The challenge will be hosted at the upcoming Conference on Computer Vision and Pattern Recognition (CVPR) as part of a workshop on Embodied AI research. The challenge consists of two phases. In the first, "walkthrough," the autonomous agent moves around its environment, observing the state of objects. In the second, "unshuffle," objects in the environment are randomly rearranged and the agent must identify which objects have changed and then restore them to their original state. According to the AI2 team,
We hope that the task specification, evaluation protocol, and broader discussion [from the Challenge] will support healthy development of Embodied AI and the creation of intelligent systems that perceive, act, and accomplish increasingly long-term goals in complex physical environments.

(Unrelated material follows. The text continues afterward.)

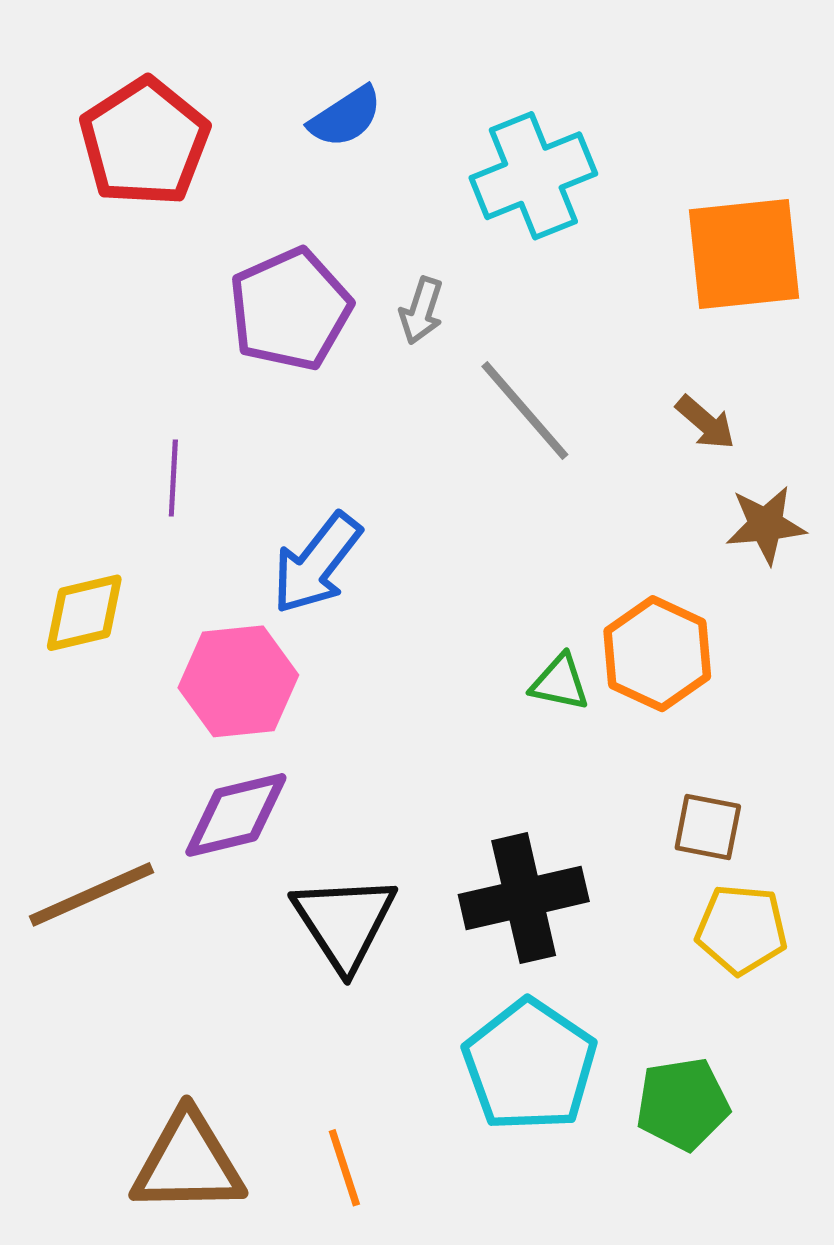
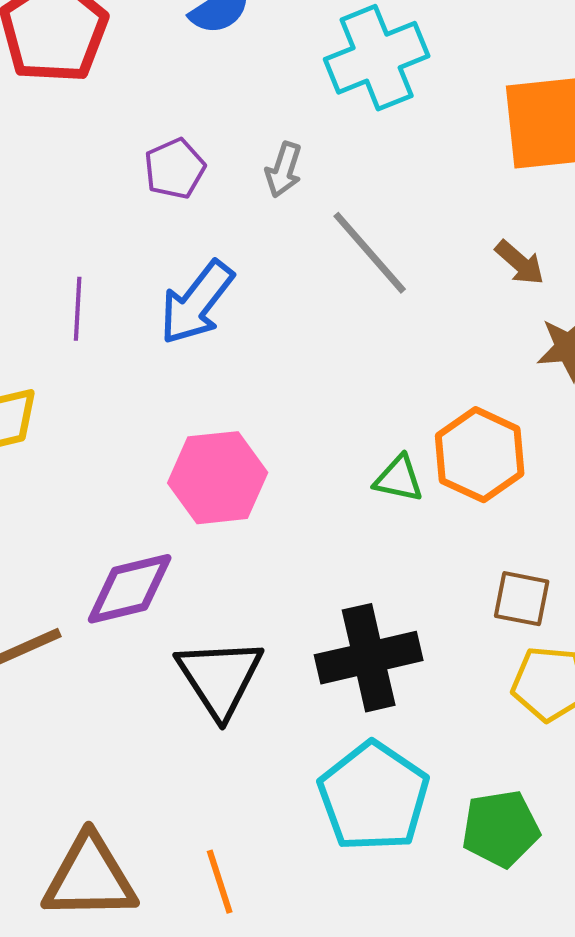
purple pentagon: (290, 309) -> (175, 169), size x0.6
blue arrow: (317, 563) -> (197, 303), moved
pink hexagon: (238, 681) -> (218, 478), moved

Several AI experts have argued that true AI can only be achieved by an embodied machine that interacts with the physical world, and researchers at AI2 have claimed that "representations learned via interaction with the world are more powerful" than those learned from training on a static dataset. Most such research focuses on virtual agents that interact with a simulated environment, taking advantage of the availability of physics-based computer game engines and high-quality image rendering.
AI2-THOR is one such framework for Embodied AI research that is built on the Unity3D game engine. It provides simulated environments based on hundreds of room types, such as kitchens or bedrooms, and thousands of actionable objects. The latest release of AI2-THOR includes a "headless" mode that allows for training agents using clusters of GPUs, significantly reducing training time. Experiments done by AI2 researchers show that performance scales linearly with the size of the cluster. In one case, training time was reduced from 3.5 days using 4 GPUs to 10 hours using 32 GPUs.
The Rearrangement Challenge was first announced in 2020 as an incentive to "align and accelerate research in Embodied AI." The latest version of the Challenge includes an updated dataset which has "a more uniform balance of easy/hard episodes." Competitors evaluate their trained agent models on the dataset and submit their metrics to the competition leaderboard. AI2 has also trained several baseline models for the Challenge, using their AllenAct learning framework, which is included with the Challenge code.
Besides the AI2-THOR Rearrangement Challenge, the CVPR Embodied AI workshop features 12 other challenges, including three others based on the AI2-THOR framework. There are four challenges based on Meta AI's Habitat framework and two each for NVIDIA's Isaac Sim and Stanford University's iGibson. The workshop also includes the MIT ThreeDWorld Transport Challenge which InfoQ covered last year. The workshop's organizers include researchers from a wide range of universities and commercial enterprises, including AI2, Meta, Google, Intel, NVIDIA, Stanford University, and Georgia Tech University.
In a thread on Twitter, AI2 Research Manager Roozbeh Mottaghi noted:
Surprisingly, the leading method is a simple model that uses the CLIP encoder. It outperforms other methods that use maps, depth images, etc. Looking forward to more innovations.
The AI2-THOR code, as well as the code and several pre-trained baseline models for the Rearrangement Challenge, are available on GitHub.